Entries drawn from a collection

++++

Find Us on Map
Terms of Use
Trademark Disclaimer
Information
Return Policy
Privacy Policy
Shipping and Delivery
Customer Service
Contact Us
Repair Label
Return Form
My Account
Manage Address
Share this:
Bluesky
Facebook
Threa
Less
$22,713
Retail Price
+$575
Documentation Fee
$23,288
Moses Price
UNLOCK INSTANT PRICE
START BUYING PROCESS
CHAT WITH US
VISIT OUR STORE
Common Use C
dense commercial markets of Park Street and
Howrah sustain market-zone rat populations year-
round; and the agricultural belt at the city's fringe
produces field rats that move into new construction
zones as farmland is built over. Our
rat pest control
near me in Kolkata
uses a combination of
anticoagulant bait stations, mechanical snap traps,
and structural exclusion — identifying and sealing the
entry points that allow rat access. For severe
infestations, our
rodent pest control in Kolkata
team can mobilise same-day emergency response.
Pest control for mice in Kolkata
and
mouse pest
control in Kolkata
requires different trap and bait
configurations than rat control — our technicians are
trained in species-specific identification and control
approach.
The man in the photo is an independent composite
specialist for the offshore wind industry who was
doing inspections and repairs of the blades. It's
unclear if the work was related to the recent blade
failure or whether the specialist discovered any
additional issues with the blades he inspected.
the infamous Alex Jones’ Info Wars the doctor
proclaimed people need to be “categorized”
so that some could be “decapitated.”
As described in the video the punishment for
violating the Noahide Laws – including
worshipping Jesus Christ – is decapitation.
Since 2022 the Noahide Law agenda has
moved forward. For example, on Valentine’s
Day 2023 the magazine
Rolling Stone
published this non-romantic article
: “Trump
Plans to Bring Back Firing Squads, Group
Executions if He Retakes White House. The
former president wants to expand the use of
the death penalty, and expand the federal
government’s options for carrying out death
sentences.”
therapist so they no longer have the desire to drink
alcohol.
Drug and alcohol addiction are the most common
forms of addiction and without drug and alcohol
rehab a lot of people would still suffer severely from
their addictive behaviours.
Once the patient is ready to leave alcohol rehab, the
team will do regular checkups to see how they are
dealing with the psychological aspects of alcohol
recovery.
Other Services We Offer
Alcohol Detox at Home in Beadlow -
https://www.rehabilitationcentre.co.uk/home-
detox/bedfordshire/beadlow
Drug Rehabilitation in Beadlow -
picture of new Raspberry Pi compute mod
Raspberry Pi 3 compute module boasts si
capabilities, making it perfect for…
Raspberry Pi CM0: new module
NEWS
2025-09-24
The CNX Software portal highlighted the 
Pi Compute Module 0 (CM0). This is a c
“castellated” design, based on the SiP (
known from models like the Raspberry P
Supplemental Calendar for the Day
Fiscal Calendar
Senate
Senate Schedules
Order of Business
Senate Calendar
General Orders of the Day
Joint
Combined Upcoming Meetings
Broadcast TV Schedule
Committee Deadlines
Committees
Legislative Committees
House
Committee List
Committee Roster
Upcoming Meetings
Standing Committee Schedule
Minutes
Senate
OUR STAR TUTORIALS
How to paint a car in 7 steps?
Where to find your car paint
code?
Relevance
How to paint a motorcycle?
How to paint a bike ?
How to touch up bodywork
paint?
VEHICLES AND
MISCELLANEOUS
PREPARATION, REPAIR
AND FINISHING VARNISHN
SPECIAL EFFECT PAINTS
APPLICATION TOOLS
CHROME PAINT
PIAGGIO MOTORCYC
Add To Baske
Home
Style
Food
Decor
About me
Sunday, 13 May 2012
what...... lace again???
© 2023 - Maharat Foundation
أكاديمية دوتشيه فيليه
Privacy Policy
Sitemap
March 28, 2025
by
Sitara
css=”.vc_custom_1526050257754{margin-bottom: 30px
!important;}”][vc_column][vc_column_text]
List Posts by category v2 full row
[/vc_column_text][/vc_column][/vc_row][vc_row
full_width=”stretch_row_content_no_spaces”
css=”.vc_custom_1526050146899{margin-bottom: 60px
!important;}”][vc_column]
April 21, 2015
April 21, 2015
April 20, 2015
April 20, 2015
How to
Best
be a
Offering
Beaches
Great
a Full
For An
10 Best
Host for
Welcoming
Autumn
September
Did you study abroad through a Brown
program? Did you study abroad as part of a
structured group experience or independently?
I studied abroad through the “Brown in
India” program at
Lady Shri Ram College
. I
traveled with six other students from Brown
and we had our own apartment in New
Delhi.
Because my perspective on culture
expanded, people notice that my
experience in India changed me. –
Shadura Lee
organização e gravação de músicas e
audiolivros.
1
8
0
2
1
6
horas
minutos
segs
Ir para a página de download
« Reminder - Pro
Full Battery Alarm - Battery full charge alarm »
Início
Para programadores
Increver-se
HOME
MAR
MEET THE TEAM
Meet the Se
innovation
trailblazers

++++

### Assigned task
Can you retype the material word for word, from its very first line through the line containing "doing inspections and", including both of those lines?

### The completed task
Find Us on Map
Terms of Use
Trademark Disclaimer
Information
Return Policy
Privacy Policy
Shipping and Delivery
Customer Service
Contact Us
Repair Label
Return Form
My Account
Manage Address
Share this:
Bluesky
Facebook
Threa
Less
$22,713
Retail Price
+$575
Documentation Fee
$23,288
Moses Price
UNLOCK INSTANT PRICE
START BUYING PROCESS
CHAT WITH US
VISIT OUR STORE
Common Use C
dense commercial markets of Park Street and
Howrah sustain market-zone rat populations year-
round; and the agricultural belt at the city's fringe
produces field rats that move into new construction
zones as farmland is built over. Our
rat pest control
near me in Kolkata
uses a combination of
anticoagulant bait stations, mechanical snap traps,
and structural exclusion — identifying and sealing the
entry points that allow rat access. For severe
infestations, our
rodent pest control in Kolkata
team can mobilise same-day emergency response.
Pest control for mice in Kolkata
and
mouse pest
control in Kolkata
requires different trap and bait
configurations than rat control — our technicians are
trained in species-specific identification and control
approach.
The man in the photo is an independent composite
specialist for the offshore wind industry who was
doing inspections and repairs of the blades. It's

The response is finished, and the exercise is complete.